Your objective »
Do the following statements agree with the passage on three-parent fertilization? For each of (a), (b) and (c), answer yes or no and quote the deciding words from the passage. (a) The British House of Commons approved three-parent fertilization by a vote of 382 to 128. (b) About 6,500 children in the UK are born with mitochondrial diseases each year. (c) Sharon Bernardi lost all seven of her children to mitochondrial disease.

Exercise text »
.....
The concept for creating a three-parent child has existed for years but until today has remained restricted to laboratory mice. Today, the British House of Commons allowed for the use of three-parent fertilization in the UK, with a vote 382 to 128, CNN reported. Three-parent in-vitro is designed to help prevent passing on a history of incurable mitochondrial conditions onto offspring, and in theory could eliminate certain diseases from the human genome completely.

Mitochondrial diseases are caused by the mutation of mitochondrial DNA. It’s believed that around 200 children in the UK and 6,500 children worldwide are born with mitochondrial diseases each year. These mutations often result in debilitating diseases such as muscular dystrophy, epilepsy, heart disease, and mental retardation, The Associated Press reported.

"Many of these (mitochondrial) conditions are so severe that they are lethal in infancy, creating a lasting impact upon the child's family," said Dr. Sally Davies, the UK’s chief medical officer in a statement, as reported by Medical Daily.

For example, the BBC reported on Sharon Bernardi, an English woman who lost all seven of her children to mitochondrial disease.

"It's not about being selfish. It's not about wanting designer babies. It's not about doing injustice to people with disabilities. It's about trying to create a healthy baby. It's about trying to give a child a future," Bernardi said.
.....
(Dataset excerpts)
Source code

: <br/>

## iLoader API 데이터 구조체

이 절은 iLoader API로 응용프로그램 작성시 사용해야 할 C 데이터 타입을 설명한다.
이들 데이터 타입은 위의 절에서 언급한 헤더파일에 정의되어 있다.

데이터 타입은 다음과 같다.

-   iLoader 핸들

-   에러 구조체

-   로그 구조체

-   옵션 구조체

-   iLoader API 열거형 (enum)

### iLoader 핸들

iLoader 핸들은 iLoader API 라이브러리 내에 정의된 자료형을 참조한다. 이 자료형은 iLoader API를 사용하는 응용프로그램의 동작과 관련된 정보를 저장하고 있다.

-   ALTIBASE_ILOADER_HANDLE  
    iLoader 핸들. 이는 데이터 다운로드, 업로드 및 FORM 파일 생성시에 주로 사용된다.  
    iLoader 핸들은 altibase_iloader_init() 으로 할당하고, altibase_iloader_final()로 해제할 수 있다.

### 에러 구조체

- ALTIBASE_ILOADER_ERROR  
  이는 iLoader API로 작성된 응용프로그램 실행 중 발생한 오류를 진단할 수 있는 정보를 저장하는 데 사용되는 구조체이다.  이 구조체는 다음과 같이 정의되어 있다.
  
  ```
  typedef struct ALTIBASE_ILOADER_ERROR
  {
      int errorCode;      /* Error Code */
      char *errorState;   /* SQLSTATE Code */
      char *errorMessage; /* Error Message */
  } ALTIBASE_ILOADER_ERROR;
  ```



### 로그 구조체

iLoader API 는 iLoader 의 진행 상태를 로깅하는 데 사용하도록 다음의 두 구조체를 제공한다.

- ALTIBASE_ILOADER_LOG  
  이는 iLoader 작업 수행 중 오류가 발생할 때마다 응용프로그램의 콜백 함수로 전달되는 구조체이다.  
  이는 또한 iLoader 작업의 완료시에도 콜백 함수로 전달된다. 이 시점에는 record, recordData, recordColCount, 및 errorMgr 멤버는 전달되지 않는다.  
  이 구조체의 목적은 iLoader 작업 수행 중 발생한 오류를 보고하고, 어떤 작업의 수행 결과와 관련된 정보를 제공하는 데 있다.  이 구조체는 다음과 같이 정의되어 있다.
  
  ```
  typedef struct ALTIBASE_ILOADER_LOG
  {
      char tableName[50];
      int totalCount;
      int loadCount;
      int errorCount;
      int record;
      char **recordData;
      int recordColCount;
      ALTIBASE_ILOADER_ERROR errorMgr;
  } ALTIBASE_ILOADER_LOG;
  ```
.....
Response »
(a) Yes: "the British House of Commons allowed for the use of three-parent fertilization in the UK, with a vote 382 to 128"
(b) No: "around 200 children in the UK and 6,500 children worldwide are born with mitochondrial diseases each year"
(c) Yes: "Sharon Bernardi, an English woman who lost all seven of her children to mitochondrial disease"